(Records)
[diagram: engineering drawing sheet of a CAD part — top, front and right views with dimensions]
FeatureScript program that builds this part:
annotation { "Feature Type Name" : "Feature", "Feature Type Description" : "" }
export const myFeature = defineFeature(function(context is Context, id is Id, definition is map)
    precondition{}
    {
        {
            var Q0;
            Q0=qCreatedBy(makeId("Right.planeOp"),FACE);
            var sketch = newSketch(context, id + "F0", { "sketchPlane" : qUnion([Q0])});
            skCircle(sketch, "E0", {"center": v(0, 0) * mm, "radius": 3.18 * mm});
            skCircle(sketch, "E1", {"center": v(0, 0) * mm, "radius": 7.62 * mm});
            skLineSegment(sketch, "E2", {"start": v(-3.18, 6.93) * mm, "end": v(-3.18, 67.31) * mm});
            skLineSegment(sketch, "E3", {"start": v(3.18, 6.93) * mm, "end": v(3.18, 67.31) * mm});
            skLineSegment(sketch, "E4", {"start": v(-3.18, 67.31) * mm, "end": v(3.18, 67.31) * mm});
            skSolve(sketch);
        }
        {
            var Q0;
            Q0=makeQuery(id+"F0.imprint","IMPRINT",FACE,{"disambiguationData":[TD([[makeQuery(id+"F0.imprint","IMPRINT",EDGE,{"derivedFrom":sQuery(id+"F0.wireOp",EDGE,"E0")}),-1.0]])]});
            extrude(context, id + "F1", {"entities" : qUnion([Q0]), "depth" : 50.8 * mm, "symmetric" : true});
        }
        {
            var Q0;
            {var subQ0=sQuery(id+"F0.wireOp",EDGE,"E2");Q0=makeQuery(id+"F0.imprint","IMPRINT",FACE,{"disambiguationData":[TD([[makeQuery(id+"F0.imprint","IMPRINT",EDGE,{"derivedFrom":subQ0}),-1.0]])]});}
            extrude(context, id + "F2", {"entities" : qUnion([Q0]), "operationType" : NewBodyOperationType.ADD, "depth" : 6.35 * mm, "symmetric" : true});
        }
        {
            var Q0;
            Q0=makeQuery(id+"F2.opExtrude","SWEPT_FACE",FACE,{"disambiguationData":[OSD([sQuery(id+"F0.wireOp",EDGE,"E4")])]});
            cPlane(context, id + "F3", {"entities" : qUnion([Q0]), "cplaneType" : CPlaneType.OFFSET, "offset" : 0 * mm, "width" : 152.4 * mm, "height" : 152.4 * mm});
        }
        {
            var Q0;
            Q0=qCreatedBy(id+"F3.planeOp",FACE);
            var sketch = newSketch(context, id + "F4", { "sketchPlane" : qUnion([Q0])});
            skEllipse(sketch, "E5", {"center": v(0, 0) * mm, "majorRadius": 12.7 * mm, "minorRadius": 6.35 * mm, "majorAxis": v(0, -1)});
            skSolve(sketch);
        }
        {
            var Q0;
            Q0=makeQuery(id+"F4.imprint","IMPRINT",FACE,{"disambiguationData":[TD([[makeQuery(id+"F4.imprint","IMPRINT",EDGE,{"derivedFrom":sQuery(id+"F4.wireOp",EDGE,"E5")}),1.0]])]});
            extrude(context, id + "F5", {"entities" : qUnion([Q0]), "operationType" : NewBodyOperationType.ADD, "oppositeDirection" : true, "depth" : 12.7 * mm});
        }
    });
...
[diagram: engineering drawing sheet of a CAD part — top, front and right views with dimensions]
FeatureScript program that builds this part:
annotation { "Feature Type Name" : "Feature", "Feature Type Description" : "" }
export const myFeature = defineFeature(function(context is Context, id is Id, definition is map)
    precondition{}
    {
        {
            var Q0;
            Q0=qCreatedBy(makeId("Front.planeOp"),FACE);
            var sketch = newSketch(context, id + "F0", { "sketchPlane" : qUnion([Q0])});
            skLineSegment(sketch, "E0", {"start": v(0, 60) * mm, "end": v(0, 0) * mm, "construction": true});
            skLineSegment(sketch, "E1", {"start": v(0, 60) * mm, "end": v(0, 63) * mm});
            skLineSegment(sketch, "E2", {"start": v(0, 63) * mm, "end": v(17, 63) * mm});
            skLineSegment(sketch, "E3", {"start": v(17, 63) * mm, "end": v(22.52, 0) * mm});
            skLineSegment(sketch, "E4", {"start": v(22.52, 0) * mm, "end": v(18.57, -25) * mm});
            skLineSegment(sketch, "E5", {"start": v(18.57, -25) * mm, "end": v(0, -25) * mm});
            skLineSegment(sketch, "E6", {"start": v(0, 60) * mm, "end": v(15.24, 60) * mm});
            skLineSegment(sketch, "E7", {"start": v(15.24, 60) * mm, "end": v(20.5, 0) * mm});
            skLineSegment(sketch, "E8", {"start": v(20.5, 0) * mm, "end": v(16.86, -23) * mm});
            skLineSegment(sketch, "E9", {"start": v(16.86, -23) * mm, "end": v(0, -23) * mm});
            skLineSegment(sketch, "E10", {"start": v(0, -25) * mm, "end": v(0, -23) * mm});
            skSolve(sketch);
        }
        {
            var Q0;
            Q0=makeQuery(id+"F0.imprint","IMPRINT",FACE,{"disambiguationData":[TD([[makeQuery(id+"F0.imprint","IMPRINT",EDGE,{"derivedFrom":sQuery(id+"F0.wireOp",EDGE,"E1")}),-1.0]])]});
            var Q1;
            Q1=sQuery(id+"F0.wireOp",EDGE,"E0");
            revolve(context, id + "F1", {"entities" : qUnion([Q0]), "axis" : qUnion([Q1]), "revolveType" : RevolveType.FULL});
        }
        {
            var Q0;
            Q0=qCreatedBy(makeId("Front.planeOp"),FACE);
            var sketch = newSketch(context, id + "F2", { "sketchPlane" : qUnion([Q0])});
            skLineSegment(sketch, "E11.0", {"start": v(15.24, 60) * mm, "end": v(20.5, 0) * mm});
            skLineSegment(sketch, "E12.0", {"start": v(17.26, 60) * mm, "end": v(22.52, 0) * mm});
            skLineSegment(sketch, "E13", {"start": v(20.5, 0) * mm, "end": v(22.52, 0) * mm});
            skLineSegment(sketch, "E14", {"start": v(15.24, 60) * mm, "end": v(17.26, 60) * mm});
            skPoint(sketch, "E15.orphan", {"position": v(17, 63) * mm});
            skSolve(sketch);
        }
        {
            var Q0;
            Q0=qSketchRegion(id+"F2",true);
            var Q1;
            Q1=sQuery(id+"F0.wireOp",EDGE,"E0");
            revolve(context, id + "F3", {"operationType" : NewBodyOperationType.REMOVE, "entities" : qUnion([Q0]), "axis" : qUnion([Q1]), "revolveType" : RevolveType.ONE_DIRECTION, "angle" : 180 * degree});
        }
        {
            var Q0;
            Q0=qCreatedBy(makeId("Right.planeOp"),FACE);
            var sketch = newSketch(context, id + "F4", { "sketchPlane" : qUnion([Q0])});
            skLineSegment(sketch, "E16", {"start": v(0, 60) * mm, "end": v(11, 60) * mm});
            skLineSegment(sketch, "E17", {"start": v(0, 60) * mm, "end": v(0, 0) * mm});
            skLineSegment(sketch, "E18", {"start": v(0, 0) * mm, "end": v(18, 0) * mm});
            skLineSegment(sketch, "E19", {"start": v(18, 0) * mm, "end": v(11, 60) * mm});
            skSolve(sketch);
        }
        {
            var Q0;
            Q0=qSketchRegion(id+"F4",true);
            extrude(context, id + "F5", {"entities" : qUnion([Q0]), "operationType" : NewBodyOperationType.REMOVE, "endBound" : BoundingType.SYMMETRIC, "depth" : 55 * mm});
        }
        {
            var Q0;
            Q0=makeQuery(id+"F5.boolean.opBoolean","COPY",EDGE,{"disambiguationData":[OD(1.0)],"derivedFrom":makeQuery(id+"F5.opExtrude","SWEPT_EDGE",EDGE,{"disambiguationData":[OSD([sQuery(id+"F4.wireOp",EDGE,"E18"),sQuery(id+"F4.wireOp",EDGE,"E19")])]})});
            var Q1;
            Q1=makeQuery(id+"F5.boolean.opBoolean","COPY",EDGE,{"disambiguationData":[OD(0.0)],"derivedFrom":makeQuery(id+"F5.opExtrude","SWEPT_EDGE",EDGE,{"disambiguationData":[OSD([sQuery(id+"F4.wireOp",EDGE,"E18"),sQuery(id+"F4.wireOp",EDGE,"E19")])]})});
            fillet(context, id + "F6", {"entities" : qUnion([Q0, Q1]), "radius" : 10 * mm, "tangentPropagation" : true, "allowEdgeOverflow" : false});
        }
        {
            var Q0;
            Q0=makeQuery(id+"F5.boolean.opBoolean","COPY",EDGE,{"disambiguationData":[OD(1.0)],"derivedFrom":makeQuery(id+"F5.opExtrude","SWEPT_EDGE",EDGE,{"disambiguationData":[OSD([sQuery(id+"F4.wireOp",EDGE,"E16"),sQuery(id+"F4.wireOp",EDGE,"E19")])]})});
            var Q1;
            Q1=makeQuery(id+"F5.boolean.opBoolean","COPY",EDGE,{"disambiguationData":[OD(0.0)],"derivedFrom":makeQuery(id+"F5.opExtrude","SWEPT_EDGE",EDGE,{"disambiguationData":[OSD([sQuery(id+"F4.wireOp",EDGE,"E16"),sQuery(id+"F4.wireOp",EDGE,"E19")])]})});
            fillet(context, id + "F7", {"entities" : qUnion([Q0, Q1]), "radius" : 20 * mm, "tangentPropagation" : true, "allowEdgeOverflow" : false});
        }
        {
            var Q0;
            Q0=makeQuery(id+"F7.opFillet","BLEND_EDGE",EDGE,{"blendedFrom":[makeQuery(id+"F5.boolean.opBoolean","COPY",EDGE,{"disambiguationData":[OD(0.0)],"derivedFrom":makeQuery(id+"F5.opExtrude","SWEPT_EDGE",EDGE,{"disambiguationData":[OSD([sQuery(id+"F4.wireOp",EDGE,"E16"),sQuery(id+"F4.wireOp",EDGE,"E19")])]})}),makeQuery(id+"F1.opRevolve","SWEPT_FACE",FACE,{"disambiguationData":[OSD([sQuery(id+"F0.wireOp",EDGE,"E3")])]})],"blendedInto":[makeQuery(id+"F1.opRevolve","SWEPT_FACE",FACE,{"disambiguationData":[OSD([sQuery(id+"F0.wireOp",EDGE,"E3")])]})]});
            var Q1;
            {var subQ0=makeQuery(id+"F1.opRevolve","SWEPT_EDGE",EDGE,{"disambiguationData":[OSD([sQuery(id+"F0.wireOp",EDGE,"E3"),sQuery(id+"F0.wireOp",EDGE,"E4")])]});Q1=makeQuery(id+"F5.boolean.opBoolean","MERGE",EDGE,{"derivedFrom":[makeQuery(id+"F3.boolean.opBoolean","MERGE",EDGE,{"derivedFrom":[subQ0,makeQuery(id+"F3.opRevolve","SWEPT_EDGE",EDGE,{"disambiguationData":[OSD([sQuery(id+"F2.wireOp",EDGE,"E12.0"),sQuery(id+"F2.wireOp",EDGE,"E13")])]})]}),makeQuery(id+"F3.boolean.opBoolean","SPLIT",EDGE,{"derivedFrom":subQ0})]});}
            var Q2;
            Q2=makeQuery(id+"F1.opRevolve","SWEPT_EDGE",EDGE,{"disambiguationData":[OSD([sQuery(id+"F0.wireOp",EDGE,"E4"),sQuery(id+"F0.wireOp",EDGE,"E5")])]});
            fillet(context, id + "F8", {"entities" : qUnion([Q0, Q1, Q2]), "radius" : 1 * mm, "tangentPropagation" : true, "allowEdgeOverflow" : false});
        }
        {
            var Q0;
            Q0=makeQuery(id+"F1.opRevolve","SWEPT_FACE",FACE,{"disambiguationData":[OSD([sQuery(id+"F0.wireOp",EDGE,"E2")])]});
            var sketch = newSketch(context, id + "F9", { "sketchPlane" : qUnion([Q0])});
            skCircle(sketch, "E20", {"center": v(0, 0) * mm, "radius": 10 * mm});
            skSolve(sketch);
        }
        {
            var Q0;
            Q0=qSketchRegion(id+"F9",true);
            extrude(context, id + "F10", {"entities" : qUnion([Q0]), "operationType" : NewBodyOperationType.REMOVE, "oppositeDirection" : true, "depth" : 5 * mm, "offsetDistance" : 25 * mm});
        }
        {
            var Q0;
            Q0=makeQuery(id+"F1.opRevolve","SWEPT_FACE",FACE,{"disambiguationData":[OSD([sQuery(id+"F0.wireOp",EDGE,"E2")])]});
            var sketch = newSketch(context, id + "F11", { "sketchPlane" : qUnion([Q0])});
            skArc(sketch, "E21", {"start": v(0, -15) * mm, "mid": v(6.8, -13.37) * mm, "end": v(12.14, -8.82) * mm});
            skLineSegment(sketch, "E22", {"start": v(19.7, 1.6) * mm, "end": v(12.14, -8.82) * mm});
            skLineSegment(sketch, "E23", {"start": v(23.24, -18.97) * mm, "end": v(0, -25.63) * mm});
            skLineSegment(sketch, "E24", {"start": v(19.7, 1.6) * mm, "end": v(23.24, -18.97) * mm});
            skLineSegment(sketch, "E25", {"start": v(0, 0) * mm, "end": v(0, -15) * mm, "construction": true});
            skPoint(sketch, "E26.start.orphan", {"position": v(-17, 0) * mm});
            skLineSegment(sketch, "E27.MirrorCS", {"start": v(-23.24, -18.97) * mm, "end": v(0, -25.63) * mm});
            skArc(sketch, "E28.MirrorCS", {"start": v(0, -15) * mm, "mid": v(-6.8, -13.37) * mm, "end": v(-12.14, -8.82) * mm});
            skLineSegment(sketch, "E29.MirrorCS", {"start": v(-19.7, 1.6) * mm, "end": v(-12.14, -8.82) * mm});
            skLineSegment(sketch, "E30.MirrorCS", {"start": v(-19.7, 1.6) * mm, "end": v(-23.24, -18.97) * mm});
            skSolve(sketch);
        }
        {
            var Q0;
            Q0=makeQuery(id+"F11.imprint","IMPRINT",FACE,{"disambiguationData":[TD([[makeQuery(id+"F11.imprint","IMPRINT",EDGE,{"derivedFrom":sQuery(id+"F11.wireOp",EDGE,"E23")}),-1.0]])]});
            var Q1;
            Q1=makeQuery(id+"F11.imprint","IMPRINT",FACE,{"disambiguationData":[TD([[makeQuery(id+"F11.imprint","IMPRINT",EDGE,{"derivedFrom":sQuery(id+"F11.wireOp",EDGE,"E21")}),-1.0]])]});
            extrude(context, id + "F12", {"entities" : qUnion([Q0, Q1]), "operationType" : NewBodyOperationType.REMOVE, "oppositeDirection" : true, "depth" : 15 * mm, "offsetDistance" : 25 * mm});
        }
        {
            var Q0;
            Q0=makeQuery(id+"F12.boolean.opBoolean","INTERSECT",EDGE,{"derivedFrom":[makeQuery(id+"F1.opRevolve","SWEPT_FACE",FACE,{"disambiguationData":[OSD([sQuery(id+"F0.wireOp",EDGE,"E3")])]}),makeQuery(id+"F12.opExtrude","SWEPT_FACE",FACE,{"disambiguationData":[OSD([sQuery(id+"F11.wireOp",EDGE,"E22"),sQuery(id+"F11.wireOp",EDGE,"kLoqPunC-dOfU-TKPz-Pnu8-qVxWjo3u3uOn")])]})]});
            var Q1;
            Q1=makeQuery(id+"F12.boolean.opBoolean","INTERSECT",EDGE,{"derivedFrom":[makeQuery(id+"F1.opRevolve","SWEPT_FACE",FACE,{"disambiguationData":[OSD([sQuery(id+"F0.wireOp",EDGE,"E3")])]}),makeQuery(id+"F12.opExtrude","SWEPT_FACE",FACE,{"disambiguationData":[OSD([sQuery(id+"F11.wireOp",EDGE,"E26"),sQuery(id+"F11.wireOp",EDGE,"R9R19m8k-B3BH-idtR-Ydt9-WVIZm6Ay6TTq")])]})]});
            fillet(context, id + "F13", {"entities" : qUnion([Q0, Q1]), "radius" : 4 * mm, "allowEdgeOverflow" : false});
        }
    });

WHAT IS REQUIRED = Pick out each line of the data above that contains the string "center", and copy those lines in full.

EXERCISE RESPONSE =
            skCircle(sketch, "E0", {"center": v(0, 0) * mm, "radius": 3.18 * mm});
            skCircle(sketch, "E1", {"center": v(0, 0) * mm, "radius": 7.62 * mm});
            skEllipse(sketch, "E5", {"center": v(0, 0) * mm, "majorRadius": 12.7 * mm, "minorRadius": 6.35 * mm, "majorAxis": v(0, -1)});
            skCircle(sketch, "E20", {"center": v(0, 0) * mm, "radius": 10 * mm});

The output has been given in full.